P.S. Jackson uses the phrase ‘Holy Grail’ to describe the perfect end result. In terms of play it might be when your cat growls at you with the cat tease or toy mouse in her mouth in defence of her prey.

4 thoughts on “The Holy Grail of Playing with Your Cat”

  1. The author of the best comment will receive an Amazon gift of their choice at Christmas! Please comment as they can add to the article and pass on your valuable experience.
  2. I just thought that there’s an actual problem with his leadership on this topic, which is what I think can happen when a person tries to reinvent common concepts. I mean it might lead the reader to believe getting the cat to growl is the goal. I don’t know if that should be the case. I’ve never thought to do that and I’m not going to start. As I said, I think growling is a warning, be it playful in this sense in the beginning but it boarders on hostility. A cat’s human might fail to understand that for the most part cats are nuanced and subtle, and that it’s not a failure if you don’t get your cat to growl.
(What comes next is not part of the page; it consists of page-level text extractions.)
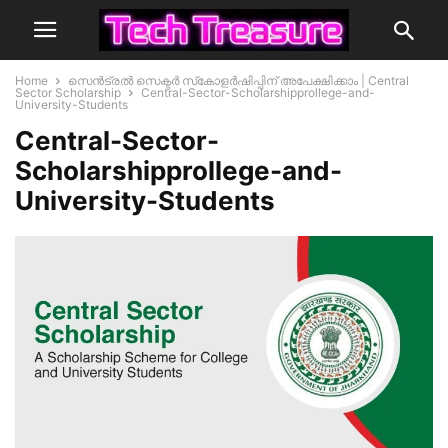
Home
സെൻട്രൽ സെക്ടർ സ്‌കോളർഷിപ്പിന് അപേക്ഷിക്കാം | Central
Sector Scholarship
Central-Sector-Scholarshipprollege-and-
University-Students
Central-Sector-
Scholarshipprollege-and-
University-Students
It might lead to excessive play and reaction and over time trigger the cat to go straight to a hostile mode. See, I knew there was something iffy about it. I just finally put it together. You and I should trust our own instincts.
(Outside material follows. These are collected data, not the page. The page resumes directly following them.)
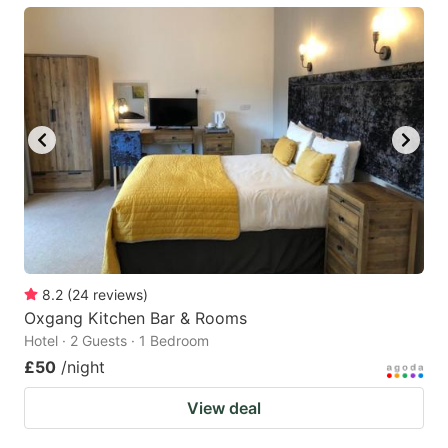
8.2
(
24
reviews
)
Oxgang Kitchen Bar & Rooms
Hotel · 2 Guests · 1 Bedroom
£50
/night
View deal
  3. On the growl, I agree it IS also a good sign that the cat is really into that play moment, but cats do enjoy play plenty of times without growling. I just think the distinction is like I said, that it means “you can’t have it” in a fun, friendly way. Dogs do the same thing… the glaring exception being pit bulls who will tear you apart without growling and they enjoy that very much. The idea of being proprietary is a business tactic in order to lock in customers for continued use, like Beta Max and Apple Computer did back when. They happened to be superior products but it made it rough going, and Apple succeeded by bowing to market pressure and using the same ICU chips everyone else did. I think it’s better to use standard psychological principles and terminology when discussing cat cognition and behavior… that Jackson and Cesar shouldn’t reinvent for their purposes. Cats are hard enough for regular people to understand, why make it harder? Look at you, you’re very, very knowledgeable about cats and you find him difficult to follow, as do I. The best he might be doing with newbies is giving them a “sense” of insider knowledge, but it goes off on some side path, not the main road. Why not just speak in plain language? I liked the idea of having a Jackson G. as a fellow “guy” cat-loving ambassador but not exactly the way he does it. Again, sorry if I’m rubbing the wrong way. I hate to disagree with you Michael.

  4. So I interpret the growl as “It’s mine and you can’t have it.” – Yes, and it is good sign in terms of cat play. I think Jackson can make understanding more difficult with his interesting use of language. Just a thought. His book Total Cat Mojo is not an easy read.

  5. Hmm, I only hear the growl either when I try to take the toy back or another cat comes close to them. So I interpret the growl as “Ït’s mine and you can’t have it.”. Jackson is cute with his made up terminology. Cesar Milan is like that with his pit bull training too. It’s kind of cultish to me so I usually resist appropriating it. Forgive me for that.